## Required work
Please write out every line of the material exactly.

## Data for this exercise
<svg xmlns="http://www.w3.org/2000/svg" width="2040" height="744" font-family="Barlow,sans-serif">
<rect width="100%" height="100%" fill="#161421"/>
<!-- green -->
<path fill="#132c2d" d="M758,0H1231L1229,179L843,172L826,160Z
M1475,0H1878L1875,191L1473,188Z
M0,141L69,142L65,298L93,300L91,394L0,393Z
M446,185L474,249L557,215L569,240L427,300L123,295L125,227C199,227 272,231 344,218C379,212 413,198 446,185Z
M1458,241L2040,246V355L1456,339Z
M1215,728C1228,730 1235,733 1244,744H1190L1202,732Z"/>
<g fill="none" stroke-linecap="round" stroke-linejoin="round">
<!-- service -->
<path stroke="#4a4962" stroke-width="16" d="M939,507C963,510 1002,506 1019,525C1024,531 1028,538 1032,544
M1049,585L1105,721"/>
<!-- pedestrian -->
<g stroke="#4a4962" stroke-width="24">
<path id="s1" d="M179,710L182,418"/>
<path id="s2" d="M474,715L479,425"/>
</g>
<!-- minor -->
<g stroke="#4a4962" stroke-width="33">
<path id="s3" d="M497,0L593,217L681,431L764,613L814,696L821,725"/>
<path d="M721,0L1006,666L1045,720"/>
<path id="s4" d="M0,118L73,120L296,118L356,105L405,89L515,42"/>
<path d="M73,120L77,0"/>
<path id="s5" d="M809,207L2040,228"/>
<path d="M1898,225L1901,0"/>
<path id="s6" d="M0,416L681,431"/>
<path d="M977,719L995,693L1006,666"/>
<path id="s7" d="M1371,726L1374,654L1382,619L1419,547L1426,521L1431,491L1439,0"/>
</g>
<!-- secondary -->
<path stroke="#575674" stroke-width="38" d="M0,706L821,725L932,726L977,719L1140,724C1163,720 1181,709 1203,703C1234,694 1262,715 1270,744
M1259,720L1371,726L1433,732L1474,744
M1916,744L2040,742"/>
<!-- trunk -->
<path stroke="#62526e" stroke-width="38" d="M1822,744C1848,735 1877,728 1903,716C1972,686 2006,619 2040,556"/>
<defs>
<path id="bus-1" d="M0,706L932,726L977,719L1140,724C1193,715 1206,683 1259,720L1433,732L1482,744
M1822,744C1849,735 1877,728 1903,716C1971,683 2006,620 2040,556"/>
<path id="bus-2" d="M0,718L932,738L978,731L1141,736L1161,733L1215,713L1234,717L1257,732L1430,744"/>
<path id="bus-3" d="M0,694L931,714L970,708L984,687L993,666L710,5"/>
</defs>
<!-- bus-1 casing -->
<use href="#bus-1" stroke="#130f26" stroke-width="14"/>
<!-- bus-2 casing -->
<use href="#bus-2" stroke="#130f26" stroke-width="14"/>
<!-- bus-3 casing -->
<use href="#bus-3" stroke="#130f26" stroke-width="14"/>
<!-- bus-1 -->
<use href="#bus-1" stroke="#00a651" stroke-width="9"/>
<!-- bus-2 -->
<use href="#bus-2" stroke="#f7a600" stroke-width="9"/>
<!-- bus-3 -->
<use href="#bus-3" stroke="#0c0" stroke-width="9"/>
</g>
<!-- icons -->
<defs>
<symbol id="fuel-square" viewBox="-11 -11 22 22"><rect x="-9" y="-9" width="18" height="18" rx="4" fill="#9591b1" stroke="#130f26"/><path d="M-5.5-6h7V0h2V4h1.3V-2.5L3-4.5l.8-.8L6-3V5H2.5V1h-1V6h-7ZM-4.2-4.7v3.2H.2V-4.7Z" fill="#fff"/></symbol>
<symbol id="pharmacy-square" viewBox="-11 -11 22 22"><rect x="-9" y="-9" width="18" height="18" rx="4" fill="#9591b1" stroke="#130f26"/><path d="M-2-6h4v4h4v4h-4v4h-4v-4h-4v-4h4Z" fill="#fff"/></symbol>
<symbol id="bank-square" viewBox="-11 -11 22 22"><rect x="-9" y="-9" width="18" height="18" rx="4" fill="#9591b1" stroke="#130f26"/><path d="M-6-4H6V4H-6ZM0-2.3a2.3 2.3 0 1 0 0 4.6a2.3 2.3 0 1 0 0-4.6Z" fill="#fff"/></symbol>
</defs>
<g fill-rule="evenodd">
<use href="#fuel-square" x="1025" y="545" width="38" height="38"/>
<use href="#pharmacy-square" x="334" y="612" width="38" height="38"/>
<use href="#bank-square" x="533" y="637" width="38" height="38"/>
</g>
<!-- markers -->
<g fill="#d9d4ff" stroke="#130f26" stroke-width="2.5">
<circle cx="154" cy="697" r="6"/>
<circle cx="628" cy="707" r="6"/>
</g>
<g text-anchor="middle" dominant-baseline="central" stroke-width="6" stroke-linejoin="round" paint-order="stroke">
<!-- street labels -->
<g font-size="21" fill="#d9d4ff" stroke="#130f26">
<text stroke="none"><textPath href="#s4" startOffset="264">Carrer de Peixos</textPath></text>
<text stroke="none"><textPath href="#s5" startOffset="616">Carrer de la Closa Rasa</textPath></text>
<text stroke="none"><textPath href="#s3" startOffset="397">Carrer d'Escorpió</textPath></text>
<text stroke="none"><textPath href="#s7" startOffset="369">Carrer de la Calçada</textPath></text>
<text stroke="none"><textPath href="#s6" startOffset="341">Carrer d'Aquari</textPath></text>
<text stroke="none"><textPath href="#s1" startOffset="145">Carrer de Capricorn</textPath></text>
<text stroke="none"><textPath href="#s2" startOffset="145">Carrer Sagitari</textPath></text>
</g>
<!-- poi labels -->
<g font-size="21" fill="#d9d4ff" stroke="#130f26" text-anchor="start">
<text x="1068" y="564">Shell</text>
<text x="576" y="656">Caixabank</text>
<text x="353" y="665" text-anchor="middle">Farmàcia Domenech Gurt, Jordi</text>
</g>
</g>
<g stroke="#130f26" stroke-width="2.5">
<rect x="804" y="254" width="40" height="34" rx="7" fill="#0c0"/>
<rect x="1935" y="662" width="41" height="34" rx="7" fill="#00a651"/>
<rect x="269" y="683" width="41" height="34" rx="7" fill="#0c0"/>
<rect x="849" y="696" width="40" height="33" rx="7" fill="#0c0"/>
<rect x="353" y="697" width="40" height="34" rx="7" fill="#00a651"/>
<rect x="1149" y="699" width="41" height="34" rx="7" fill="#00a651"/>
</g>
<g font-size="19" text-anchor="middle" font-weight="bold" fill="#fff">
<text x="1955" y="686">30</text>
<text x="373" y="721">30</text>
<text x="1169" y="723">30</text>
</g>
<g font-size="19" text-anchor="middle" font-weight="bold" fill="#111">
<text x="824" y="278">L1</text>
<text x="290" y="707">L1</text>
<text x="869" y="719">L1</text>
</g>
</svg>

## Response to the exercise
<svg xmlns="http://www.w3.org/2000/svg" width="2040" height="744" font-family="Barlow,sans-serif">
<rect width="100%" height="100%" fill="#161421"/>
<!-- green -->
<path fill="#132c2d" d="M758,0H1231L1229,179L843,172L826,160Z
M1475,0H1878L1875,191L1473,188Z
M0,141L69,142L65,298L93,300L91,394L0,393Z
M446,185L474,249L557,215L569,240L427,300L123,295L125,227C199,227 272,231 344,218C379,212 413,198 446,185Z
M1458,241L2040,246V355L1456,339Z
M1215,728C1228,730 1235,733 1244,744H1190L1202,732Z"/>
<g fill="none" stroke-linecap="round" stroke-linejoin="round">
<!-- service -->
<path stroke="#4a4962" stroke-width="16" d="M939,507C963,510 1002,506 1019,525C1024,531 1028,538 1032,544
M1049,585L1105,721"/>
<!-- pedestrian -->
<g stroke="#4a4962" stroke-width="24">
<path id="s1" d="M179,710L182,418"/>
<path id="s2" d="M474,715L479,425"/>
</g>
<!-- minor -->
<g stroke="#4a4962" stroke-width="33">
<path id="s3" d="M497,0L593,217L681,431L764,613L814,696L821,725"/>
<path d="M721,0L1006,666L1045,720"/>
<path id="s4" d="M0,118L73,120L296,118L356,105L405,89L515,42"/>
<path d="M73,120L77,0"/>
<path id="s5" d="M809,207L2040,228"/>
<path d="M1898,225L1901,0"/>
<path id="s6" d="M0,416L681,431"/>
<path d="M977,719L995,693L1006,666"/>
<path id="s7" d="M1371,726L1374,654L1382,619L1419,547L1426,521L1431,491L1439,0"/>
</g>
<!-- secondary -->
<path stroke="#575674" stroke-width="38" d="M0,706L821,725L932,726L977,719L1140,724C1163,720 1181,709 1203,703C1234,694 1262,715 1270,744
M1259,720L1371,726L1433,732L1474,744
M1916,744L2040,742"/>
<!-- trunk -->
<path stroke="#62526e" stroke-width="38" d="M1822,744C1848,735 1877,728 1903,716C1972,686 2006,619 2040,556"/>
<defs>
<path id="bus-1" d="M0,706L932,726L977,719L1140,724C1193,715 1206,683 1259,720L1433,732L1482,744
M1822,744C1849,735 1877,728 1903,716C1971,683 2006,620 2040,556"/>
<path id="bus-2" d="M0,718L932,738L978,731L1141,736L1161,733L1215,713L1234,717L1257,732L1430,744"/>
<path id="bus-3" d="M0,694L931,714L970,708L984,687L993,666L710,5"/>
</defs>
<!-- bus-1 casing -->
<use href="#bus-1" stroke="#130f26" stroke-width="14"/>
<!-- bus-2 casing -->
<use href="#bus-2" stroke="#130f26" stroke-width="14"/>
<!-- bus-3 casing -->
<use href="#bus-3" stroke="#130f26" stroke-width="14"/>
<!-- bus-1 -->
<use href="#bus-1" stroke="#00a651" stroke-width="9"/>
<!-- bus-2 -->
<use href="#bus-2" stroke="#f7a600" stroke-width="9"/>
<!-- bus-3 -->
<use href="#bus-3" stroke="#0c0" stroke-width="9"/>
</g>
<!-- icons -->
<defs>
<symbol id="fuel-square" viewBox="-11 -11 22 22"><rect x="-9" y="-9" width="18" height="18" rx="4" fill="#9591b1" stroke="#130f26"/><path d="M-5.5-6h7V0h2V4h1.3V-2.5L3-4.5l.8-.8L6-3V5H2.5V1h-1V6h-7ZM-4.2-4.7v3.2H.2V-4.7Z" fill="#fff"/></symbol>
<symbol id="pharmacy-square" viewBox="-11 -11 22 22"><rect x="-9" y="-9" width="18" height="18" rx="4" fill="#9591b1" stroke="#130f26"/><path d="M-2-6h4v4h4v4h-4v4h-4v-4h-4v-4h4Z" fill="#fff"/></symbol>
<symbol id="bank-square" viewBox="-11 -11 22 22"><rect x="-9" y="-9" width="18" height="18" rx="4" fill="#9591b1" stroke="#130f26"/><path d="M-6-4H6V4H-6ZM0-2.3a2.3 2.3 0 1 0 0 4.6a2.3 2.3 0 1 0 0-4.6Z" fill="#fff"/></symbol>
</defs>
<g fill-rule="evenodd">
<use href="#fuel-square" x="1025" y="545" width="38" height="38"/>
<use href="#pharmacy-square" x="334" y="612" width="38" height="38"/>
<use href="#bank-square" x="533" y="637" width="38" height="38"/>
</g>
<!-- markers -->
<g fill="#d9d4ff" stroke="#130f26" stroke-width="2.5">
<circle cx="154" cy="697" r="6"/>
<circle cx="628" cy="707" r="6"/>
</g>
<g text-anchor="middle" dominant-baseline="central" stroke-width="6" stroke-linejoin="round" paint-order="stroke">
<!-- street labels -->
<g font-size="21" fill="#d9d4ff" stroke="#130f26">
<text stroke="none"><textPath href="#s4" startOffset="264">Carrer de Peixos</textPath></text>
<text stroke="none"><textPath href="#s5" startOffset="616">Carrer de la Closa Rasa</textPath></text>
<text stroke="none"><textPath href="#s3" startOffset="397">Carrer d'Escorpió</textPath></text>
<text stroke="none"><textPath href="#s7" startOffset="369">Carrer de la Calçada</textPath></text>
<text stroke="none"><textPath href="#s6" startOffset="341">Carrer d'Aquari</textPath></text>
<text stroke="none"><textPath href="#s1" startOffset="145">Carrer de Capricorn</textPath></text>
<text stroke="none"><textPath href="#s2" startOffset="145">Carrer Sagitari</textPath></text>
</g>
<!-- poi labels -->
<g font-size="21" fill="#d9d4ff" stroke="#130f26" text-anchor="start">
<text x="1068" y="564">Shell</text>
<text x="576" y="656">Caixabank</text>
<text x="353" y="665" text-anchor="middle">Farmàcia Domenech Gurt, Jordi</text>
</g>
</g>
<g stroke="#130f26" stroke-width="2.5">
<rect x="804" y="254" width="40" height="34" rx="7" fill="#0c0"/>
<rect x="1935" y="662" width="41" height="34" rx="7" fill="#00a651"/>
<rect x="269" y="683" width="41" height="34" rx="7" fill="#0c0"/>
<rect x="849" y="696" width="40" height="33" rx="7" fill="#0c0"/>
<rect x="353" y="697" width="40" height="34" rx="7" fill="#00a651"/>
<rect x="1149" y="699" width="41" height="34" rx="7" fill="#00a651"/>
</g>
<g font-size="19" text-anchor="middle" font-weight="bold" fill="#fff">
<text x="1955" y="686">30</text>
<text x="373" y="721">30</text>
<text x="1169" y="723">30</text>
</g>
<g font-size="19" text-anchor="middle" font-weight="bold" fill="#111">
<text x="824" y="278">L1</text>
<text x="290" y="707">L1</text>
<text x="869" y="719">L1</text>
</g>
</svg>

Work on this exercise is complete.